Die Ringelblume ist relativ einfach anzubauen und bringt viele Vorteile im Garten. Abgesehen von ihrem ästhetischem Wert wehrt die Ringelblume Schädlinge wie Schnecken, Nematoden und Drahtwürmer ab. Außerdem lockt sie Nützlinge wie Flor- und Schwebefliegen an, deren Larven die Blattläuse auf anderen Pflanzen vertilgen. Eine Win-win-win-Situation also! Falls du Probleme mit Blattläusen o.ä. in deinem Garten hast, versuche es doch einmal mit ein paar Ringelblumen.

Gartentipp für die Ringelblume: Standort, Aussaat und Pflege

Die Ringelblume mag sonnige Standorte mit nährstoffreichen, lockeren Boden. Wie die anderen Wildblumen in der Bee friendly Bienensaat ist die Ringelblume auch ein Lichtkeimer. Das bedeutet, dass die Samen nach der Aussaat Licht benötigen, damit sie keimen. Daher solltest du ausgesäte Ringelblumensamen nicht mit viel Erde bedecken. Optimalerweise solltest du deine Ringelblumensamen zwischen April und Ende Mai aussäen – aber falls du spät dran bist, kannst du sie bis in den August hinein anpflanzen. Die Ringelblume kannst du ohne Probleme im Garten oder im Blumentopf oder -kübel auf dem Balkon kultivieren.

Beim Gießen sollte die Ringelblume lieber etwas zu trocken als zu nass behandelt werden. Kurze Trockenphasen steckt die Garten-Ringelblume problemlos weg, aber Staunässe mag sie so gar nicht. Düngen musst du die Ringelblume eigentlich nicht, wenn du sie denn in nährstoffreichen Boden angepflanzt hast. Falls deine Ringelblume in einer Bienenwiese steht, solltest du ohnehin auf Dünger verzichten, da viele andere bienenfreundliche Wildblumen Dünger nicht vertragen. Abgestorbene Blüten kannst du abzupfen.

Die Ringelblume ist keine mehrjährige Pflanze, daher musst du dir bezüglich der Überwinterung keine Gedanken machen. Falls sie bei dir in einer Wildblumenwiese steht, empfiehlt es sich die Wiese im Herbst zu mähen und den Grünschnitt abzutragen, damit du im nächsten Jahr wieder eine bunte Blumenwiese hast.
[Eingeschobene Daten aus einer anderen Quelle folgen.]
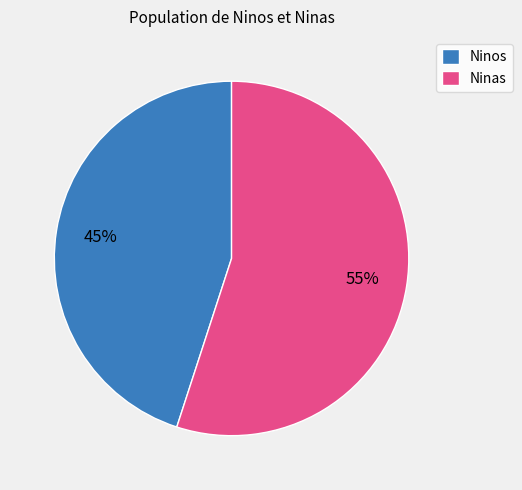

Which slice is the smallest?

Ninos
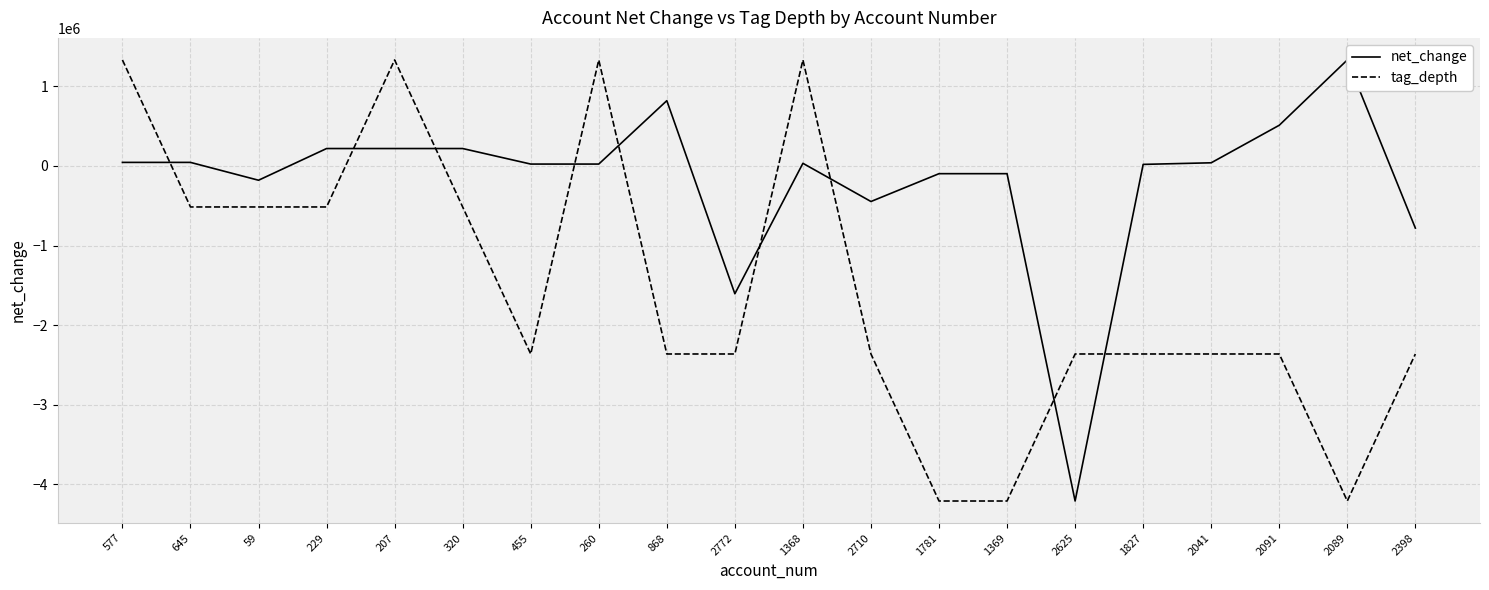

Between which two adjacent categories do net_change and tag_depth first intersect?

577 and 645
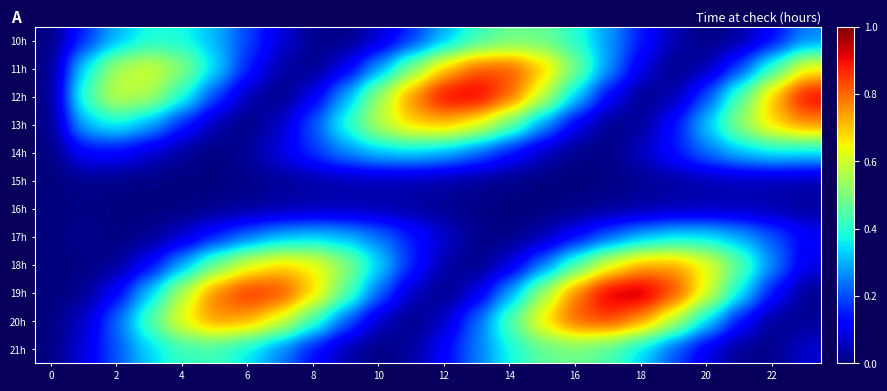

At which category does the chart reach its peak across all series?

18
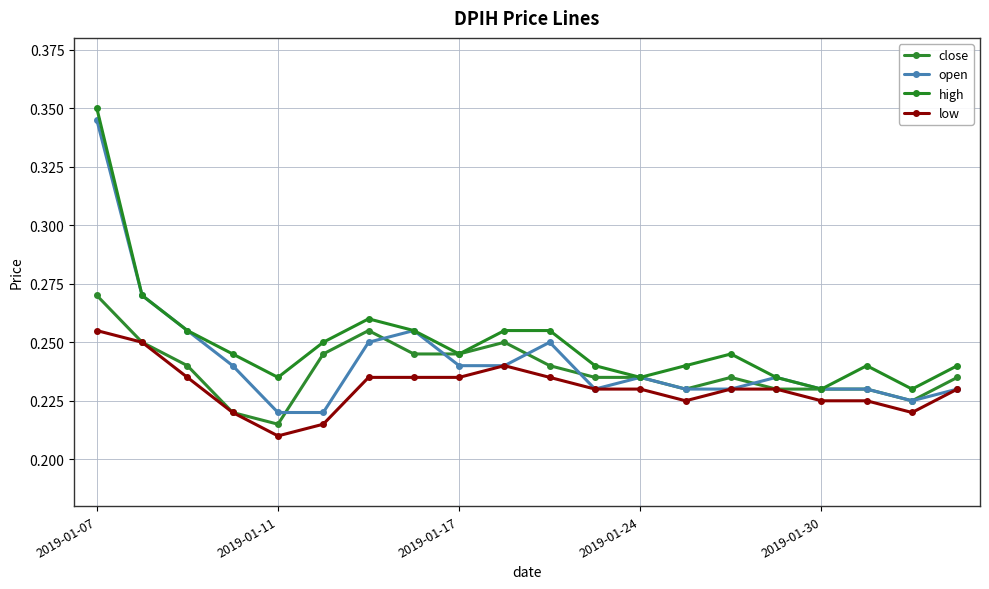

Which series has the largest total across all categories?

high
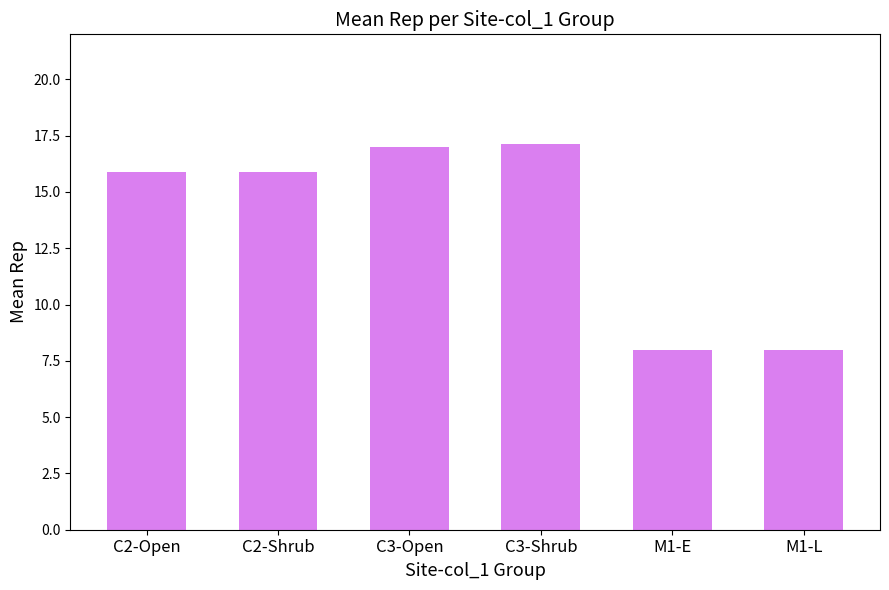

What is the label of the 2nd bar from the left?

C2-Shrub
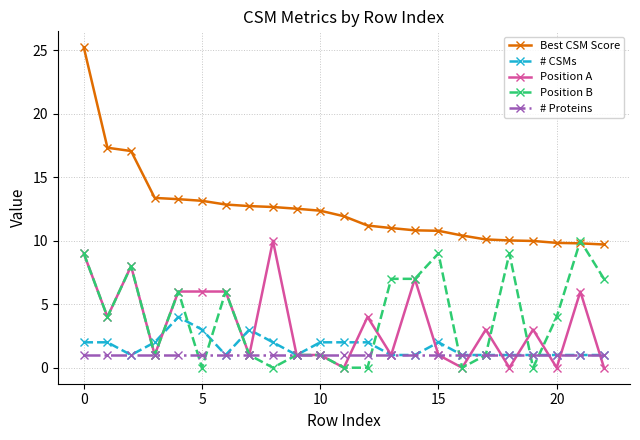

What is the greatest value displayed?

25.2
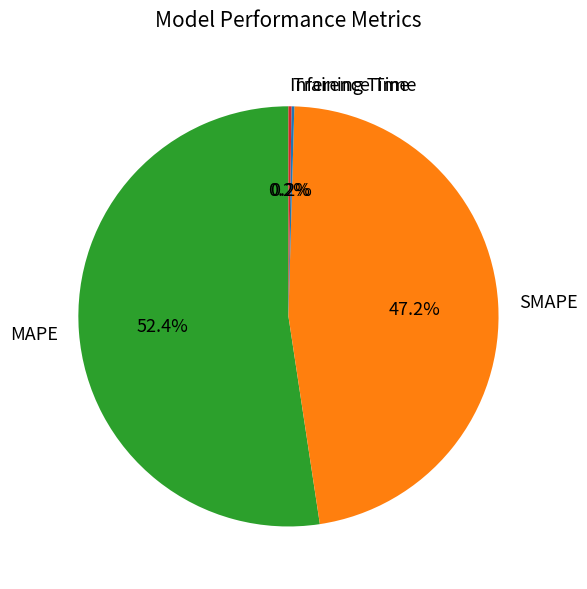

Does any single category account for the majority?

Yes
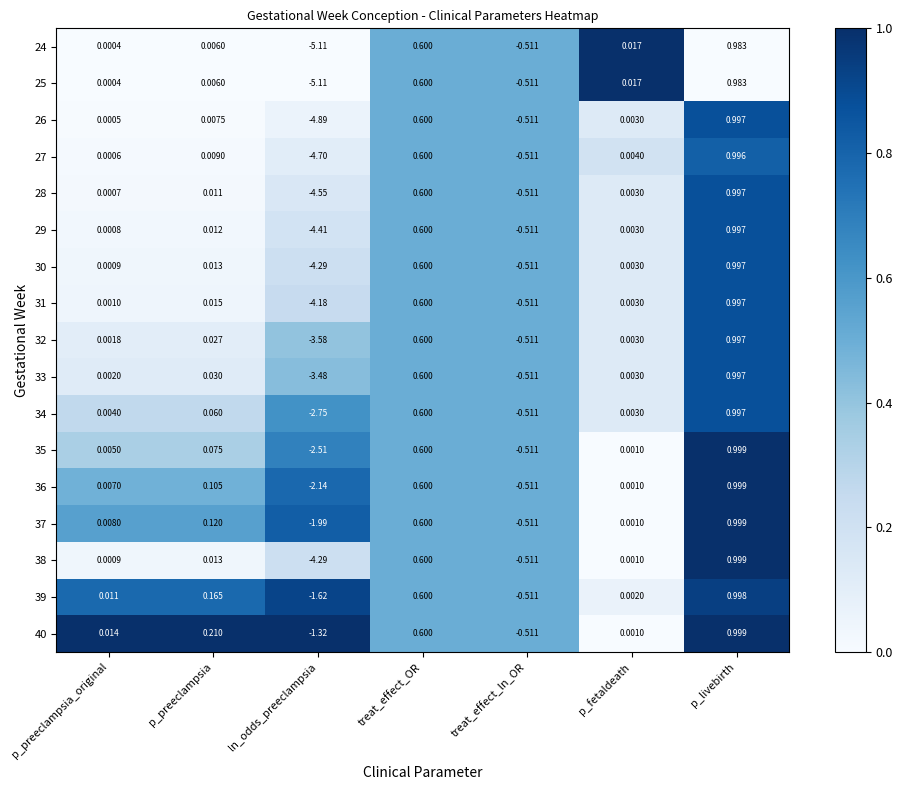

At which category does the chart reach its peak across all series?

p_livebirth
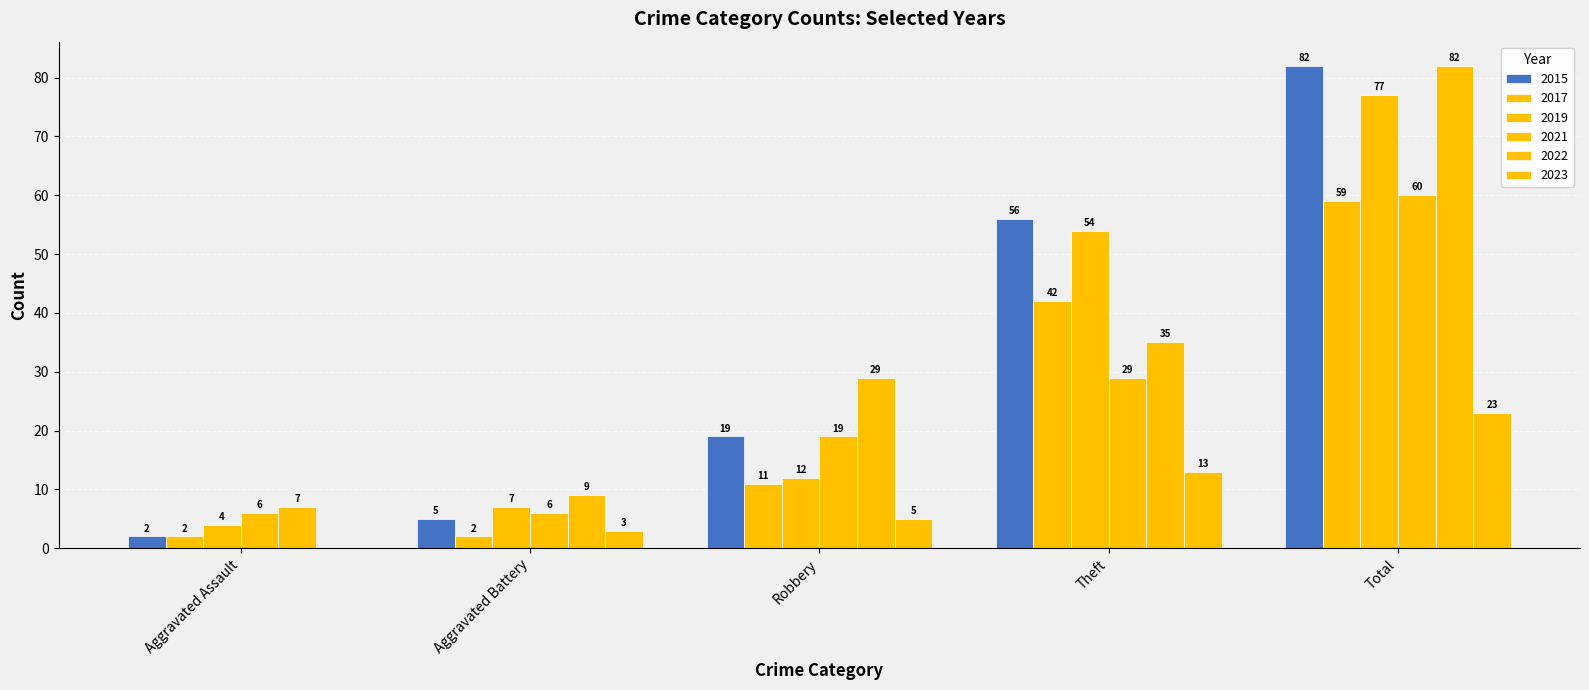

True or false: 2017 has a value of 90 at Total.

False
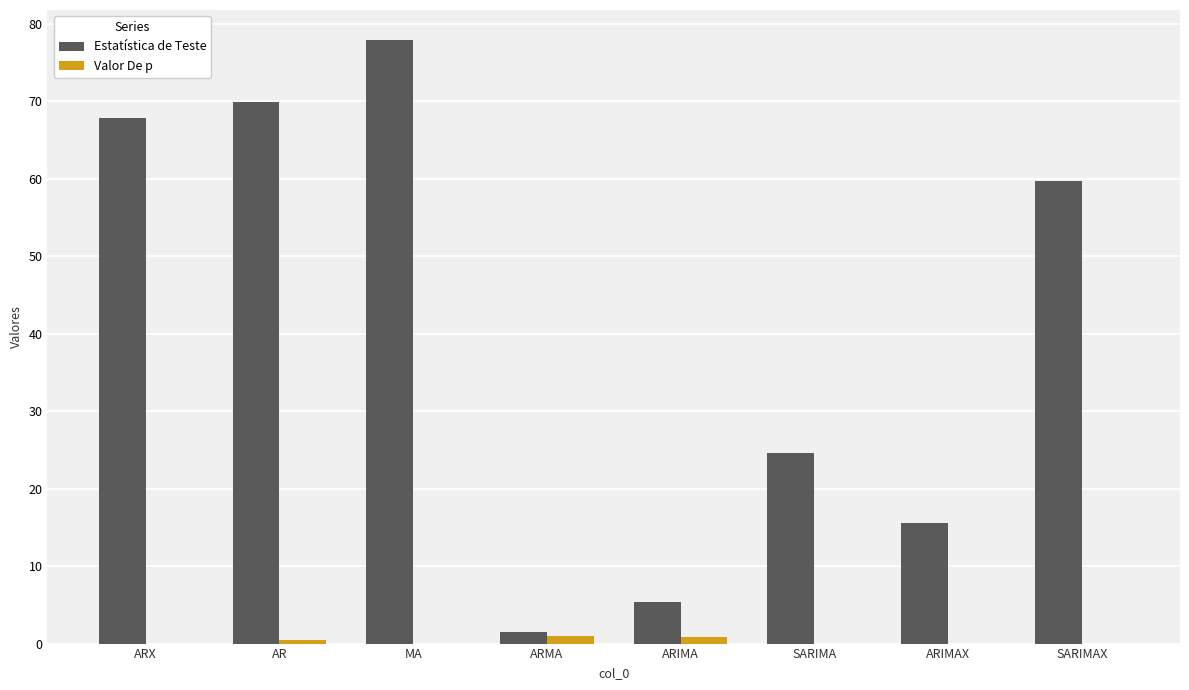

Is the value of Valor De p at SARIMA greater than the value of Estatística de Teste at SARIMAX?

No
Die Ringelblume als Heilpflanze

Die Ringelblume hat abseits vom Garten vielerlei Einsatzmöglichkeiten: Ringelblumensalbe, Ringelblumentee, Ringelblumentinktur, Ringelblumencreme. Außerdem sind die Blüten der Calendula essbar und werden seit Jahrtausenden in Salaten oder zum Färben von Speisen genutzt. Auch bei der Käseherstellung kommen Ringelblumen zum Einsatz.